N’y serait-ce pas plus juste d’agir sur le coût du billet d’avion, en faisant en sorte, une bonne fois pour toutes que son prix demeure compétitif quelque soit la période de l’année. Ainsi le rapprochement familial cher à notre ministre pourrait être effectif dans un sens comme dans l’autre. Ce serait aussi une manière intelligente de mettre "l’Humain" au centre des préoccupations comme le suggère notre président de région. Pour cela, il est important que la Région, le Département et la commune fassent leur travail dans leurs domaines de compétences respectifs. Il sera grand temps en 2014, lors de la création de l’Assemblée Territoriale de mettre en place un front commun. La Région doit aujourd’hui avec l’État agir auprès des compagnies aériennes pour fixer un prix unique pour les trajets entre La Réunion et la métropole. Ce prix unique défini une fois pour toutes les familles en difficulté pourrait faire appel à l’aide sociale auprès des Mairies et du Conseil général. Le rôle de la Région c’est de mettre en œuvre la Continuité territoriale, les aides sociales sont du ressort des mairies et du Conseil général.

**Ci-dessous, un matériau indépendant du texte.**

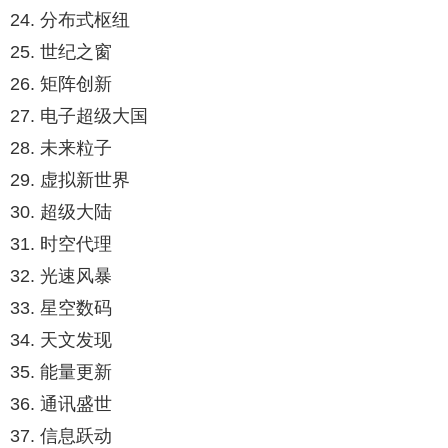
24. 分布式枢纽
25. 世纪之窗
26. 矩阵创新
27. 电子超级大国
28. 未来粒子
29. 虚拟新世界
30. 超级大陆
31. 时空代理
32. 光速风暴
33. 星空数码
34. 天文发现
35. 能量更新
36. 通讯盛世
37. 信息跃动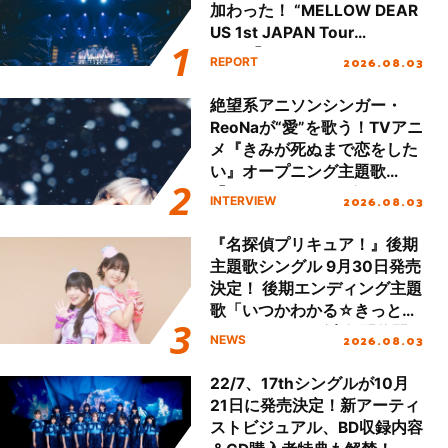
加わった！ “MELLOW DEAR
US 1st JAPAN Tour
Final「NICE to meet YOU
2026.08.03
REPORT
!!」Dear 横浜BUNTAI”をレポ
ート!!
絶望系アニソンシンガー・
ReoNaが“愛”を歌う！TVアニ
メ『きみが死ぬまで恋をした
い』オープニング主題歌
「Amore」インタビュー
2026.08.03
INTERVIEW
『名探偵プリキュア！』後期
主題歌シングル 9月30日発売
決定！ 後期エンディング主題
歌「いつかわかる☆きっとあ
える」TVサイズ先行配信開
2026.08.03
NEWS
始！
22/7、17thシングルが10月
21日に発売決定！新アーティ
ストビジュアル、BD収録内容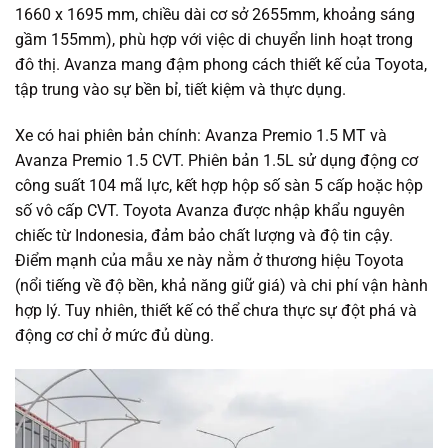
1660 x 1695 mm, chiều dài cơ sở 2655mm, khoảng sáng
gầm 155mm), phù hợp với việc di chuyển linh hoạt trong
đô thị. Avanza mang đậm phong cách thiết kế của Toyota,
tập trung vào sự bền bỉ, tiết kiệm và thực dụng.
Xe có hai phiên bản chính: Avanza Premio 1.5 MT và
Avanza Premio 1.5 CVT. Phiên bản 1.5L sử dụng động cơ
công suất 104 mã lực, kết hợp hộp số sàn 5 cấp hoặc hộp
số vô cấp CVT. Toyota Avanza được nhập khẩu nguyên
chiếc từ Indonesia, đảm bảo chất lượng và độ tin cậy.
Điểm mạnh của mẫu xe này nằm ở thương hiệu Toyota
(nổi tiếng về độ bền, khả năng giữ giá) và chi phí vận hành
hợp lý. Tuy nhiên, thiết kế có thể chưa thực sự đột phá và
động cơ chỉ ở mức đủ dùng.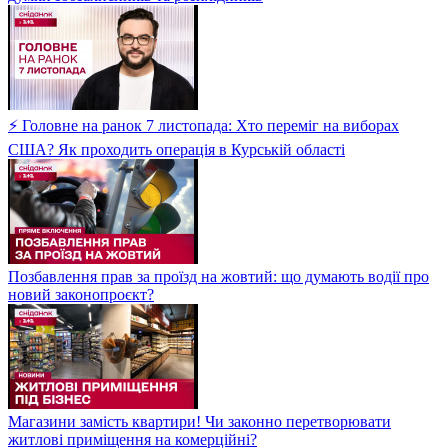
⚡ Головне на ранок 7 листопада: Хто переміг на виборах
США? Як проходить операція в Курській області
Позбавлення прав за проїзд на жовтий: що думають водії про
новий законопроєкт?
Магазини замість квартири! Чи законно перетворювати
житлові приміщення на комерційні?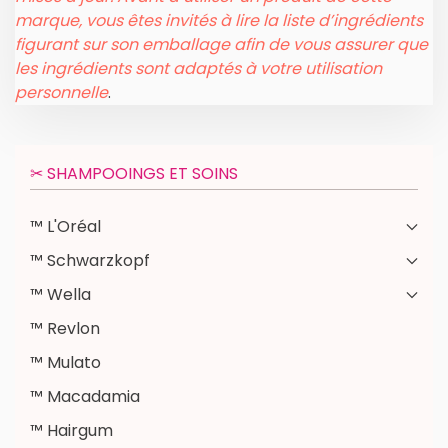
marque, vous êtes invités à lire la liste d’ingrédients
figurant sur son emballage afin de vous assurer que
les ingrédients sont adaptés à votre utilisation
personnelle
.
✂︎ SHAMPOOINGS ET SOINS
™ L'Oréal
™ Schwarzkopf
™ Wella
™ Revlon
™ Mulato
™ Macadamia
™ Hairgum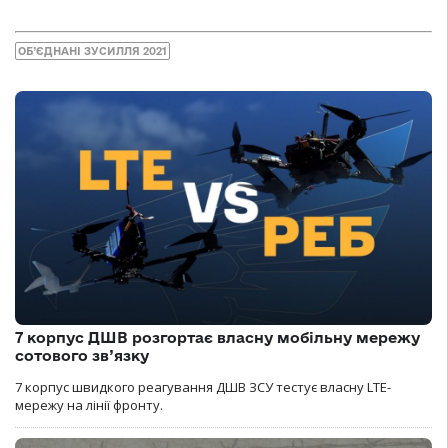
ОБ’ЄДНАНІ ЗУСИЛЛЯ 2021
7 корпус ДШВ розгортає власну мобільну мережу
сотового зв’язку
7 корпус швидкого реагування ДШВ ЗСУ тестує власну LTE-
мережу на лінії фронту.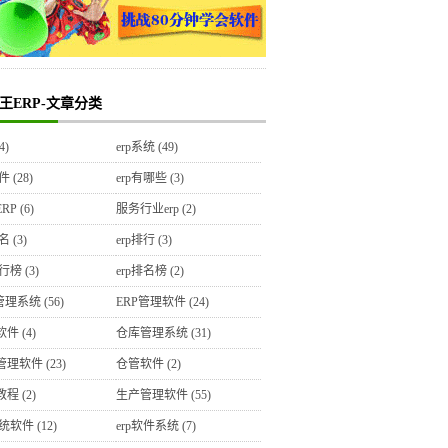
王ERP-文章分类
4)
erp系统
(49)
软件
(28)
erp有哪些
(3)
RP
(6)
服务行业erp
(2)
排名
(3)
erp排行
(3)
排行榜
(3)
erp排名榜
(2)
P管理系统
(56)
ERP管理软件
(24)
软件
(4)
仓库管理系统
(31)
管理软件
(23)
仓管软件
(2)
教程
(2)
生产管理软件
(55)
系统软件
(12)
erp软件系统
(7)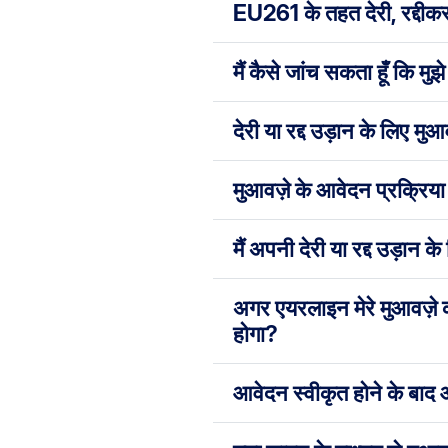
EU261 के तहत देरी, रद्दीकरण
मैं कैसे जांच सकता हूँ कि मु
देरी या रद्द उड़ान के लिए मु
मुआवज़े के आवेदन प्रक्रिया
मैं अपनी देरी या रद्द उड़ान
अगर एयरलाइन मेरे मुआवज़े क
होगा?
आवेदन स्वीकृत होने के बाद 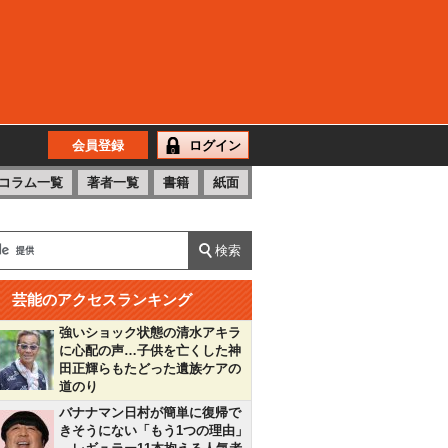
会員登録
ログイン
コラム一覧
著者一覧
書籍
紙面
芸能のアクセスランキング
強いショック状態の清水アキラ
に心配の声…子供を亡くした神
田正輝らもたどった遺族ケアの
道のり
バナナマン日村が簡単に復帰で
きそうにない「もう1つの理由」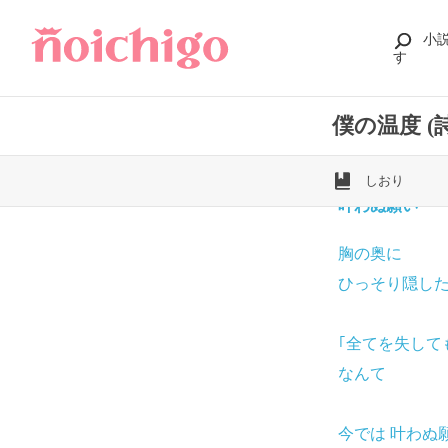
小
す
僕の温度 (
しおり
叶わぬ願い
胸の奥に
ひっそり隠し
｢全てを失して
なんて
今では 叶わぬ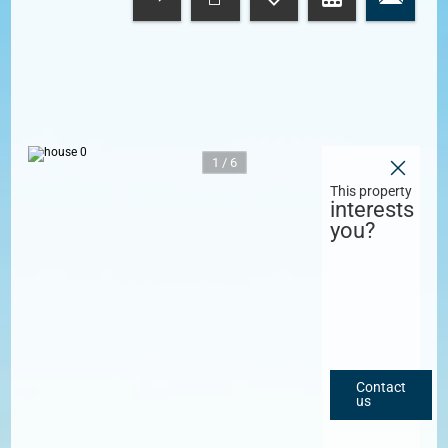
1 / 6
This property
interests
you?
Contact
us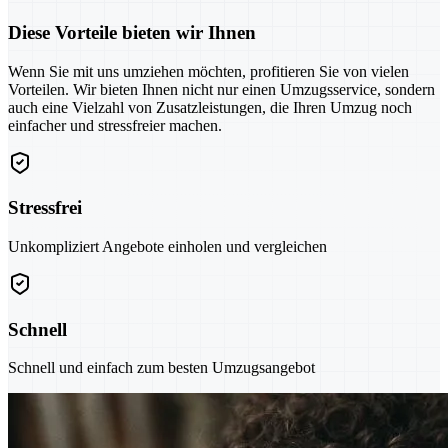
Diese Vorteile bieten wir Ihnen
Wenn Sie mit uns umziehen möchten, profitieren Sie von vielen
Vorteilen. Wir bieten Ihnen nicht nur einen Umzugsservice, sondern
auch eine Vielzahl von Zusatzleistungen, die Ihren Umzug noch
einfacher und stressfreier machen.
Stressfrei
Unkompliziert Angebote einholen und vergleichen
Schnell
Schnell und einfach zum besten Umzugsangebot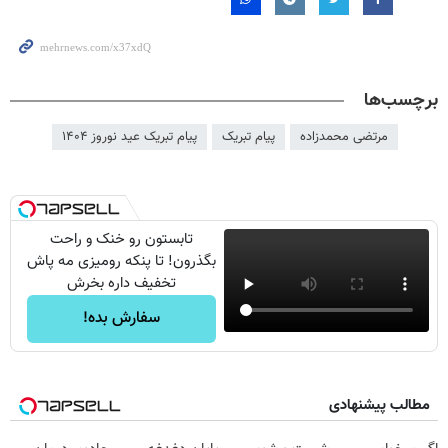
برچسب‌ها
مرتضی محمدزاده
پیام تبریک
پیام تبریک عید نوروز ۱۴۰۴
تابستون رو خنک و راحت
بگذرون! تا پنکه رومیزی مه پاش
تخفیف داره بخرش
سفارش بده!
مطالب پیشنهادی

L’éloignement de la métropole est un « handicap structurel » pour reprendre les termes de Mme Penchard et la priorité c’est de le « gommer » en utilisant tous les moyens en notre possession. C’est cela la continuité territoriale.
Quand Mme la Ministre, lors de son entretien avec Jean Marc Colienne nous dit, je cite « il faut permettre à ceux qui sont en métropole de revenir à Noël ou pendant les vacances pour maintenir les liens familiaux », j’applaudis… mais la réalité est toute autre. Faire venir un enfant de 6 ans au mois de juillet prochain pour les vacances revient aux alentours de mille euros, si on s’y prend l’avance.

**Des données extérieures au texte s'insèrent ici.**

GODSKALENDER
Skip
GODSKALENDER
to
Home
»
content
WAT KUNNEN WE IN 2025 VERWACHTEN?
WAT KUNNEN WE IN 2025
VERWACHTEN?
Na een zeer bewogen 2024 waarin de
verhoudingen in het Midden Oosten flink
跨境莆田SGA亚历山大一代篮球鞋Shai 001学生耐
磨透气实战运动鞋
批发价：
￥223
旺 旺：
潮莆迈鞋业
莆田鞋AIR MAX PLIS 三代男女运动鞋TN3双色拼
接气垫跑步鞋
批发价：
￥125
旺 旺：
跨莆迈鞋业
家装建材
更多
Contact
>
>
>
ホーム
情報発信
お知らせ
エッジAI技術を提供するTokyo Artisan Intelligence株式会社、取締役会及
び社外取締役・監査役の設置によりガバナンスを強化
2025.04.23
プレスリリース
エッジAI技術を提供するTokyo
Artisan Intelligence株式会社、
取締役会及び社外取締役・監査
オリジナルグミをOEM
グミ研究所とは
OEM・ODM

Faire l’amalgame entre l’aide aux voyages et la continuité territoriale, c’est noyer le poisson en tentant d’occulter une vérité qui n’échappe à personne : les caisses de la France sont vides.
D’où la nécessité d’ailleurs d’utiliser à bon escient les fonds générés par les accords de Matignon pour maintenir le pouvoir d’achat, non par du saupoudrage électoraliste mais par des réalisations d’envergure prêtes à être démarrées.